* DIRECTIONS
From the data below, give the number of lines holding the word "Courtyard", with nothing else added.

---+---

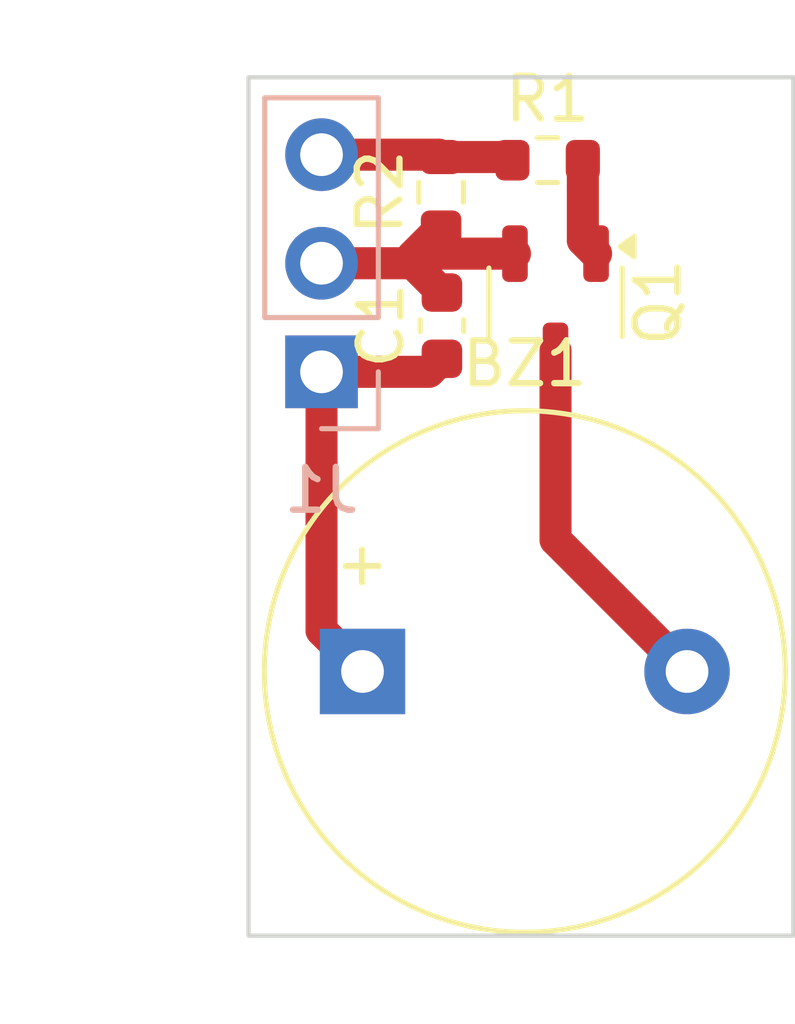
<source format=kicad_pcb>
(kicad_pcb
	(version 20240108)
	(generator "pcbnew")
	(generator_version "8.0")
	(general
		(thickness 1.6)
		(legacy_teardrops no)
	)
	(paper "A4")
	(layers
		(0 "F.Cu" signal)
		(31 "B.Cu" signal)
		(32 "B.Adhes" user "B.Adhesive")
		(33 "F.Adhes" user "F.Adhesive")
		(34 "B.Paste" user)
		(35 "F.Paste" user)
		(36 "B.SilkS" user "B.Silkscreen")
		(37 "F.SilkS" user "F.Silkscreen")
		(38 "B.Mask" user)
		(39 "F.Mask" user)
		(40 "Dwgs.User" user "User.Drawings")
		(41 "Cmts.User" user "User.Comments")
		(42 "Eco1.User" user "User.Eco1")
		(43 "Eco2.User" user "User.Eco2")
		(44 "Edge.Cuts" user)
		(45 "Margin" user)
		(46 "B.CrtYd" user "B.Courtyard")
		(47 "F.CrtYd" user "F.Courtyard")
		(48 "B.Fab" user)
		(49 "F.Fab" user)
		(50 "User.1" user)
		(51 "User.2" user)
		(52 "User.3" user)
		(53 "User.4" user)
		(54 "User.5" user)
		(55 "User.6" user)
		(56 "User.7" user)
		(57 "User.8" user)
		(58 "User.9" user)
	)
	(setup
		(stackup
			(layer "F.SilkS"
				(type "Top Silk Screen")
			)
			(layer "F.Paste"
				(type "Top Solder Paste")
			)
			(layer "F.Mask"
				(type "Top Solder Mask")
				(thickness 0.01)
			)
			(layer "F.Cu"
				(type "copper")
				(thickness 0.035)
			)
			(layer "dielectric 1"
				(type "core")
				(thickness 1.51)
				(material "FR4")
				(epsilon_r 4.5)
				(loss_tangent 0.02)
			)
			(layer "B.Cu"
				(type "copper")
				(thickness 0.035)
			)
			(layer "B.Mask"
				(type "Bottom Solder Mask")
				(thickness 0.01)
			)
			(layer "B.Paste"
				(type "Bottom Solder Paste")
			)
			(layer "B.SilkS"
				(type "Bottom Silk Screen")
			)
			(copper_finish "None")
			(dielectric_constraints no)
		)
		(pad_to_mask_clearance 0)
		(allow_soldermask_bridges_in_footprints no)
		(pcbplotparams
			(layerselection 0x00010fc_ffffffff)
			(plot_on_all_layers_selection 0x0000000_00000000)
			(disableapertmacros no)
			(usegerberextensions no)
			(usegerberattributes yes)
			(usegerberadvancedattributes yes)
			(creategerberjobfile yes)
			(dashed_line_dash_ratio 12.000000)
			(dashed_line_gap_ratio 3.000000)
			(svgprecision 4)
			(plotframeref no)
			(viasonmask no)
			(mode 1)
			(useauxorigin no)
			(hpglpennumber 1)
			(hpglpenspeed 20)
			(hpglpendiameter 15.000000)
			(pdf_front_fp_property_popups yes)
			(pdf_back_fp_property_popups yes)
			(dxfpolygonmode yes)
			(dxfimperialunits yes)
			(dxfusepcbnewfont yes)
			(psnegative no)
			(psa4output no)
			(plotreference yes)
			(plotvalue yes)
			(plotfptext yes)
			(plotinvisibletext no)
			(sketchpadsonfab no)
			(subtractmaskfromsilk no)
			(outputformat 1)
			(mirror no)
			(drillshape 1)
			(scaleselection 1)
			(outputdirectory "")
		)
	)
	(net 0 "")
	(net 1 "+3.3V")
	(net 2 "Net-(BZ1--)")
	(net 3 "GND")
	(net 4 "Net-(J1-Pin_3)")
	(net 5 "Net-(Q1-G)")
	(footprint "Buzzer_Beeper:Buzzer_12x9.5RM7.6" (layer "F.Cu") (at 146.08 114.28))
	(footprint "Resistor_SMD:R_0603_1608Metric" (layer "F.Cu") (at 150.415 102.32))
	(footprint "Capacitor_SMD:C_0603_1608Metric" (layer "F.Cu") (at 147.94 106.19 90))
	(footprint "Resistor_SMD:R_0603_1608Metric" (layer "F.Cu") (at 147.92 103.07 90))
	(footprint "Package_TO_SOT_SMD:SOT-23-3" (layer "F.Cu") (at 150.6 105.6425 -90))
	(footprint "Connector_PinSocket_2.54mm:PinSocket_1x03_P2.54mm_Vertical" (layer "B.Cu") (at 145.12 107.27))
	(gr_rect
		(start 143.41 100.38)
		(end 156.17 120.46)
		(stroke
			(width 0.1)
			(type default)
		)
		(fill none)
		(layer "Edge.Cuts")
		(uuid "ceb77280-7a69-44a3-ae37-7c4232f55bcf")
	)
	(segment
		(start 145.12 113.32)
		(end 146.08 114.28)
		(width 0.75)
		(layer "F.Cu")
		(net 1)
		(uuid "082b945d-3af6-48f9-b58d-0fc5927d92f8")
	)
	(segment
		(start 147.635 107.27)
		(end 147.94 106.965)
		(width 0.75)
		(layer "F.Cu")
		(net 1)
		(uuid "464f1620-aa0d-4d8f-874a-990ded21b54f")
	)
	(segment
		(start 145.12 107.27)
		(end 147.635 107.27)
		(width 0.75)
		(layer "F.Cu")
		(net 1)
		(uuid "8d9cc5b7-c47f-4bf4-9805-14a385e1c39a")
	)
	(segment
		(start 145.12 107.27)
		(end 145.12 113.32)
		(width 0.75)
		(layer "F.Cu")
		(net 1)
		(uuid "fe3200db-e7d2-4e64-8b96-5e0228497899")
	)
	(segment
		(start 150.6 106.78)
		(end 150.6 111.2)
		(width 0.75)
		(layer "F.Cu")
		(net 2)
		(uuid "5cf7fc4e-3a72-4f68-a84f-7c4ce57fd974")
	)
	(segment
		(start 150.6 111.2)
		(end 153.68 114.28)
		(width 0.75)
		(layer "F.Cu")
		(net 2)
		(uuid "f498f06d-1c57-435a-b1c4-d62466a5bd21")
	)
	(segment
		(start 145.12 104.73)
		(end 147.255 104.73)
		(width 0.75)
		(layer "F.Cu")
		(net 3)
		(uuid "39caa8c8-6b4c-44a6-914d-1d0073c3ae21")
	)
	(segment
		(start 147.255 104.73)
		(end 147.48 104.505)
		(width 0.75)
		(layer "F.Cu")
		(net 3)
		(uuid "4f0d79a4-5a3e-4b32-a560-8f44f0228509")
	)
	(segment
		(start 147.48 104.505)
		(end 149.65 104.505)
		(width 0.75)
		(layer "F.Cu")
		(net 3)
		(uuid "5c971a20-4a76-4734-aac0-afdb0718c3d7")
	)
	(segment
		(start 147.255 104.73)
		(end 147.255 104.56)
		(width 0.75)
		(layer "F.Cu")
		(net 3)
		(uuid "73b48819-ea65-4f3e-a58e-caa902930bb9")
	)
	(segment
		(start 147.255 104.73)
		(end 147.94 105.415)
		(width 0.75)
		(layer "F.Cu")
		(net 3)
		(uuid "9be9a120-5630-4075-833e-afb588d84c07")
	)
	(segment
		(start 147.255 104.56)
		(end 147.92 103.895)
		(width 0.75)
		(layer "F.Cu")
		(net 3)
		(uuid "c6929716-a495-4337-a2d1-52922d7fc4c3")
	)
	(segment
		(start 149.515 102.245)
		(end 149.59 102.32)
		(width 0.75)
		(layer "F.Cu")
		(net 4)
		(uuid "887ca1bb-17e6-42c8-8c46-d76db9aa2443")
	)
	(segment
		(start 147.92 102.245)
		(end 149.515 102.245)
		(width 0.75)
		(layer "F.Cu")
		(net 4)
		(uuid "9c2fa339-be6d-49a3-be55-973a90a77036")
	)
	(segment
		(start 147.865 102.19)
		(end 147.92 102.245)
		(width 0.75)
		(layer "F.Cu")
		(net 4)
		(uuid "db8ceb50-2c5d-40b3-9dbc-4d2abf165b45")
	)
	(segment
		(start 145.12 102.19)
		(end 147.865 102.19)
		(width 0.75)
		(layer "F.Cu")
		(net 4)
		(uuid "fdfb7a39-1c9c-4104-bfa1-f9fb979e0031")
	)
	(segment
		(start 151.24 104.195)
		(end 151.55 104.505)
		(width 0.75)
		(layer "F.Cu")
		(net 5)
		(uuid "555c5d48-e58a-4a9c-8602-221dff0149da")
	)
	(segment
		(start 151.24 102.32)
		(end 151.24 104.195)
		(width 0.75)
		(layer "F.Cu")
		(net 5)
		(uuid "71c01983-4fd3-4a01-8952-22ae8536fd1f")
	)
)
</source>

---+---

* WRITTEN ANSWER
2